[Opening Supplied entries section]
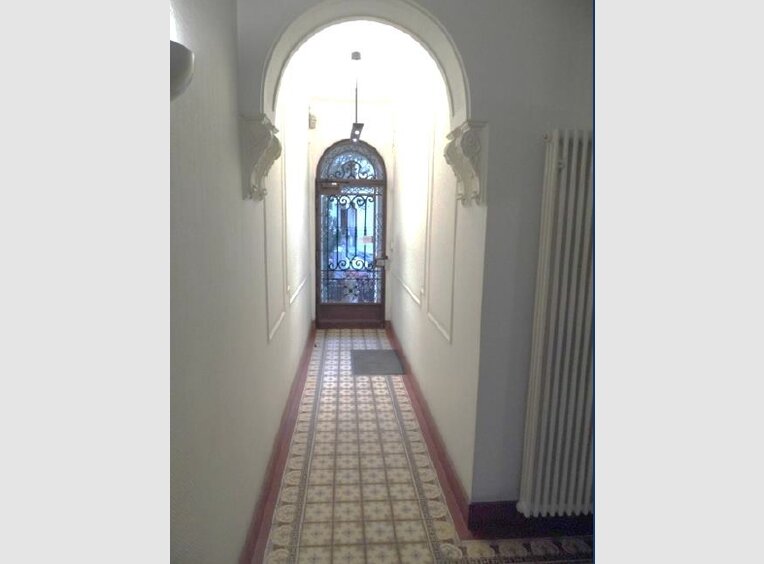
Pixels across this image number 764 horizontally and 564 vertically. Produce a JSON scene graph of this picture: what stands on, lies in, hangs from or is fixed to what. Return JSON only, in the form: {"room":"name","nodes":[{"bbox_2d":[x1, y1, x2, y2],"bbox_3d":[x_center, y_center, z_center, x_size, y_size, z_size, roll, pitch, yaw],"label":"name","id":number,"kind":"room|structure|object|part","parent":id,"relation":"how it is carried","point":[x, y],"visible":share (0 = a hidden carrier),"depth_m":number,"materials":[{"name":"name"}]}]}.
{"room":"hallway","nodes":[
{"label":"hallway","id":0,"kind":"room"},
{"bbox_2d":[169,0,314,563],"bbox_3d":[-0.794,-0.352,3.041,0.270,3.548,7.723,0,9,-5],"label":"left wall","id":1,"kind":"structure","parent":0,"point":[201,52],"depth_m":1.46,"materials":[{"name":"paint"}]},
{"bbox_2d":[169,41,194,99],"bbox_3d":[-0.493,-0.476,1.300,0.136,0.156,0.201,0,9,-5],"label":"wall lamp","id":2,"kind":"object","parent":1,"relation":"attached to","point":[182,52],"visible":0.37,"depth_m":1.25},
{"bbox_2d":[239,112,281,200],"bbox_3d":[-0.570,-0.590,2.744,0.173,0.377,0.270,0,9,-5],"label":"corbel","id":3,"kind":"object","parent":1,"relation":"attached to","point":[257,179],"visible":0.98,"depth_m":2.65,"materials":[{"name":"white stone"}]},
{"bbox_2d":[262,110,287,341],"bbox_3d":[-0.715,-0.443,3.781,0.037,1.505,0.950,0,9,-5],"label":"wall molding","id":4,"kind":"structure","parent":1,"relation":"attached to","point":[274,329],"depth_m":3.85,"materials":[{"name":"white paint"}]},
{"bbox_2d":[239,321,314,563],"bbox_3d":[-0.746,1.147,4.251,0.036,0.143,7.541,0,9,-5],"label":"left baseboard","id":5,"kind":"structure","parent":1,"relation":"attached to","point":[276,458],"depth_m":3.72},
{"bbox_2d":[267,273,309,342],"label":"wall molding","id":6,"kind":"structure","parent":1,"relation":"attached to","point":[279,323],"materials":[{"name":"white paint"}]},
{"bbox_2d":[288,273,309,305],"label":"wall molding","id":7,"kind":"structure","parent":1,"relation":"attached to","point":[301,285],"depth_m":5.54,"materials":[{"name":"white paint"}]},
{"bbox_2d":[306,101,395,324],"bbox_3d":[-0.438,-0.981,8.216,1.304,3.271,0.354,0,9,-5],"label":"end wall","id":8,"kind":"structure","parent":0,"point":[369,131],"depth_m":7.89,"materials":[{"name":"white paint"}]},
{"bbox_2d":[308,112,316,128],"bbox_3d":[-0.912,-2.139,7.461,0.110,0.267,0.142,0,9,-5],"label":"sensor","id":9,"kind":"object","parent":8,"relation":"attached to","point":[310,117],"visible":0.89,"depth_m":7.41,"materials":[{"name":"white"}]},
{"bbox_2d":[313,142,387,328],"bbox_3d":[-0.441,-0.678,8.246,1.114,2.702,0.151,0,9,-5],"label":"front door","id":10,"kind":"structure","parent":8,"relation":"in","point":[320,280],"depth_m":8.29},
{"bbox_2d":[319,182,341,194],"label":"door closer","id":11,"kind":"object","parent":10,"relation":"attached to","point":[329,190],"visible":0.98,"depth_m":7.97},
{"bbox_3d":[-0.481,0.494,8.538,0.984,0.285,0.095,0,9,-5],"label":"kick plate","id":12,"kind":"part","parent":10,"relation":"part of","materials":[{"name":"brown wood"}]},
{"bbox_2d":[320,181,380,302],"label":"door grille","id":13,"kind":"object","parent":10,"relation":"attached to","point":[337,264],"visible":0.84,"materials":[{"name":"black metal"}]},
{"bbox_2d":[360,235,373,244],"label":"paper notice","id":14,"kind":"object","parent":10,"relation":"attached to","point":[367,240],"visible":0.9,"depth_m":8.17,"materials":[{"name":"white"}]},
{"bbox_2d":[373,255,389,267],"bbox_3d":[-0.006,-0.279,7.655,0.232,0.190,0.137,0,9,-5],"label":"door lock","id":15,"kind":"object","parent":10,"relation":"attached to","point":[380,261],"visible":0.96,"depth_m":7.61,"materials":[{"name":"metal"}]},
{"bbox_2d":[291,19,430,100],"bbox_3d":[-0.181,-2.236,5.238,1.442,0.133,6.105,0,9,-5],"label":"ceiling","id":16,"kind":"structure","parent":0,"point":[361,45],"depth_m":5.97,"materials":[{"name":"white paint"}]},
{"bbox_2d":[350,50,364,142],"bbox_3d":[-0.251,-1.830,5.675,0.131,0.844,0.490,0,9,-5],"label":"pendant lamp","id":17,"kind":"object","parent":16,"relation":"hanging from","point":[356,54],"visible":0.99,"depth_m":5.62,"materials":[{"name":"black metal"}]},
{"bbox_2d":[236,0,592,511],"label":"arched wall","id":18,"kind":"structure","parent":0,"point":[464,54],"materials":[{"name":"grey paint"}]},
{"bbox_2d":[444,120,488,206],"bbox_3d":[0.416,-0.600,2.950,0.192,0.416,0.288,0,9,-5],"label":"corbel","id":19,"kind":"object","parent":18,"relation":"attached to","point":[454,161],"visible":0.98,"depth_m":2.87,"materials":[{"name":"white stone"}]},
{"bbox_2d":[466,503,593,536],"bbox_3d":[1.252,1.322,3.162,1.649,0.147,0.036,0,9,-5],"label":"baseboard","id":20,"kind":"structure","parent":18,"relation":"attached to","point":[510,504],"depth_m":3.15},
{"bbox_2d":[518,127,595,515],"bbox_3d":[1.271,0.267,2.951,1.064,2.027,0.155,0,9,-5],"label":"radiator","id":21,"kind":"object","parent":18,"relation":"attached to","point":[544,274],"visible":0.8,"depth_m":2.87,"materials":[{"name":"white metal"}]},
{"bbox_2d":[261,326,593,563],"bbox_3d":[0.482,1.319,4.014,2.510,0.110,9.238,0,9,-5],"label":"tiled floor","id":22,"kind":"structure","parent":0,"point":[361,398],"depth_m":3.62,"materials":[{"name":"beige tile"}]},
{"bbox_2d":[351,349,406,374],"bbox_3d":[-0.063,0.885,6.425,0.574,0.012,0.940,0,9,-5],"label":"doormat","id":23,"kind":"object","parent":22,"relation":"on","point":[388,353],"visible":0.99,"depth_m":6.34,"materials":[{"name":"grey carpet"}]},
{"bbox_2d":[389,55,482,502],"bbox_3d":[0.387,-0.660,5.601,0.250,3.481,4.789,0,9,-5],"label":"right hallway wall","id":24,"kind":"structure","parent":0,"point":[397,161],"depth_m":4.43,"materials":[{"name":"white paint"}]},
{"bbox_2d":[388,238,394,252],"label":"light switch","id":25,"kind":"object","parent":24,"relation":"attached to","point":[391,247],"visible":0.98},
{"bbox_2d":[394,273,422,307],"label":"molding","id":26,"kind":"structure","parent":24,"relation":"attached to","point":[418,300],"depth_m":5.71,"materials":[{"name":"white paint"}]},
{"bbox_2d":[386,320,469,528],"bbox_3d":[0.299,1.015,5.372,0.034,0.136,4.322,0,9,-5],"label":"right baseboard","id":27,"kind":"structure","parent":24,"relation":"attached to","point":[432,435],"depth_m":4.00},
[Closing Supplied entries section]
Activity:
Each entry must be reproduced word for word, and any image among them left out.

Result for this exercise:
Pixels across this image number 764 horizontally and 564 vertically. Produce a JSON scene graph of this picture: what stands on, lies in, hangs from or is fixed to what. Return JSON only, in the form: {"room":"name","nodes":[{"bbox_2d":[x1, y1, x2, y2],"bbox_3d":[x_center, y_center, z_center, x_size, y_size, z_size, roll, pitch, yaw],"label":"name","id":number,"kind":"room|structure|object|part","parent":id,"relation":"how it is carried","point":[x, y],"visible":share (0 = a hidden carrier),"depth_m":number,"materials":[{"name":"name"}]}]}.
{"room":"hallway","nodes":[
{"label":"hallway","id":0,"kind":"room"},
{"bbox_2d":[169,0,314,563],"bbox_3d":[-0.794,-0.352,3.041,0.270,3.548,7.723,0,9,-5],"label":"left wall","id":1,"kind":"structure","parent":0,"point":[201,52],"depth_m":1.46,"materials":[{"name":"paint"}]},
{"bbox_2d":[169,41,194,99],"bbox_3d":[-0.493,-0.476,1.300,0.136,0.156,0.201,0,9,-5],"label":"wall lamp","id":2,"kind":"object","parent":1,"relation":"attached to","point":[182,52],"visible":0.37,"depth_m":1.25},
{"bbox_2d":[239,112,281,200],"bbox_3d":[-0.570,-0.590,2.744,0.173,0.377,0.270,0,9,-5],"label":"corbel","id":3,"kind":"object","parent":1,"relation":"attached to","point":[257,179],"visible":0.98,"depth_m":2.65,"materials":[{"name":"white stone"}]},
{"bbox_2d":[262,110,287,341],"bbox_3d":[-0.715,-0.443,3.781,0.037,1.505,0.950,0,9,-5],"label":"wall molding","id":4,"kind":"structure","parent":1,"relation":"attached to","point":[274,329],"depth_m":3.85,"materials":[{"name":"white paint"}]},
{"bbox_2d":[239,321,314,563],"bbox_3d":[-0.746,1.147,4.251,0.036,0.143,7.541,0,9,-5],"label":"left baseboard","id":5,"kind":"structure","parent":1,"relation":"attached to","point":[276,458],"depth_m":3.72},
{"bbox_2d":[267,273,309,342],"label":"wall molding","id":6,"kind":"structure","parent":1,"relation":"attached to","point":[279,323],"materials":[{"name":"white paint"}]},
{"bbox_2d":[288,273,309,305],"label":"wall molding","id":7,"kind":"structure","parent":1,"relation":"attached to","point":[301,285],"depth_m":5.54,"materials":[{"name":"white paint"}]},
{"bbox_2d":[306,101,395,324],"bbox_3d":[-0.438,-0.981,8.216,1.304,3.271,0.354,0,9,-5],"label":"end wall","id":8,"kind":"structure","parent":0,"point":[369,131],"depth_m":7.89,"materials":[{"name":"white paint"}]},
{"bbox_2d":[308,112,316,128],"bbox_3d":[-0.912,-2.139,7.461,0.110,0.267,0.142,0,9,-5],"label":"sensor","id":9,"kind":"object","parent":8,"relation":"attached to","point":[310,117],"visible":0.89,"depth_m":7.41,"materials":[{"name":"white"}]},
{"bbox_2d":[313,142,387,328],"bbox_3d":[-0.441,-0.678,8.246,1.114,2.702,0.151,0,9,-5],"label":"front door","id":10,"kind":"structure","parent":8,"relation":"in","point":[320,280],"depth_m":8.29},
{"bbox_2d":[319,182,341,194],"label":"door closer","id":11,"kind":"object","parent":10,"relation":"attached to","point":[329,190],"visible":0.98,"depth_m":7.97},
{"bbox_3d":[-0.481,0.494,8.538,0.984,0.285,0.095,0,9,-5],"label":"kick plate","id":12,"kind":"part","parent":10,"relation":"part of","materials":[{"name":"brown wood"}]},
{"bbox_2d":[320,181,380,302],"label":"door grille","id":13,"kind":"object","parent":10,"relation":"attached to","point":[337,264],"visible":0.84,"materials":[{"name":"black metal"}]},
{"bbox_2d":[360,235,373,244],"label":"paper notice","id":14,"kind":"object","parent":10,"relation":"attached to","point":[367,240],"visible":0.9,"depth_m":8.17,"materials":[{"name":"white"}]},
{"bbox_2d":[373,255,389,267],"bbox_3d":[-0.006,-0.279,7.655,0.232,0.190,0.137,0,9,-5],"label":"door lock","id":15,"kind":"object","parent":10,"relation":"attached to","point":[380,261],"visible":0.96,"depth_m":7.61,"materials":[{"name":"metal"}]},
{"bbox_2d":[291,19,430,100],"bbox_3d":[-0.181,-2.236,5.238,1.442,0.133,6.105,0,9,-5],"label":"ceiling","id":16,"kind":"structure","parent":0,"point":[361,45],"depth_m":5.97,"materials":[{"name":"white paint"}]},
{"bbox_2d":[350,50,364,142],"bbox_3d":[-0.251,-1.830,5.675,0.131,0.844,0.490,0,9,-5],"label":"pendant lamp","id":17,"kind":"object","parent":16,"relation":"hanging from","point":[356,54],"visible":0.99,"depth_m":5.62,"materials":[{"name":"black metal"}]},
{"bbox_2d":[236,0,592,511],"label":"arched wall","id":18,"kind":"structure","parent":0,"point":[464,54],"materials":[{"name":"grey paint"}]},
{"bbox_2d":[444,120,488,206],"bbox_3d":[0.416,-0.600,2.950,0.192,0.416,0.288,0,9,-5],"label":"corbel","id":19,"kind":"object","parent":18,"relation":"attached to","point":[454,161],"visible":0.98,"depth_m":2.87,"materials":[{"name":"white stone"}]},
{"bbox_2d":[466,503,593,536],"bbox_3d":[1.252,1.322,3.162,1.649,0.147,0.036,0,9,-5],"label":"baseboard","id":20,"kind":"structure","parent":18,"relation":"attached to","point":[510,504],"depth_m":3.15},
{"bbox_2d":[518,127,595,515],"bbox_3d":[1.271,0.267,2.951,1.064,2.027,0.155,0,9,-5],"label":"radiator","id":21,"kind":"object","parent":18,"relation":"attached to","point":[544,274],"visible":0.8,"depth_m":2.87,"materials":[{"name":"white metal"}]},
{"bbox_2d":[261,326,593,563],"bbox_3d":[0.482,1.319,4.014,2.510,0.110,9.238,0,9,-5],"label":"tiled floor","id":22,"kind":"structure","parent":0,"point":[361,398],"depth_m":3.62,"materials":[{"name":"beige tile"}]},
{"bbox_2d":[351,349,406,374],"bbox_3d":[-0.063,0.885,6.425,0.574,0.012,0.940,0,9,-5],"label":"doormat","id":23,"kind":"object","parent":22,"relation":"on","point":[388,353],"visible":0.99,"depth_m":6.34,"materials":[{"name":"grey carpet"}]},
{"bbox_2d":[389,55,482,502],"bbox_3d":[0.387,-0.660,5.601,0.250,3.481,4.789,0,9,-5],"label":"right hallway wall","id":24,"kind":"structure","parent":0,"point":[397,161],"depth_m":4.43,"materials":[{"name":"white paint"}]},
{"bbox_2d":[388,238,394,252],"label":"light switch","id":25,"kind":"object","parent":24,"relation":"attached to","point":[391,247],"visible":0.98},
{"bbox_2d":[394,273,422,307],"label":"molding","id":26,"kind":"structure","parent":24,"relation":"attached to","point":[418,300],"depth_m":5.71,"materials":[{"name":"white paint"}]},
{"bbox_2d":[386,320,469,528],"bbox_3d":[0.299,1.015,5.372,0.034,0.136,4.322,0,9,-5],"label":"right baseboard","id":27,"kind":"structure","parent":24,"relation":"attached to","point":[432,435],"depth_m":4.00},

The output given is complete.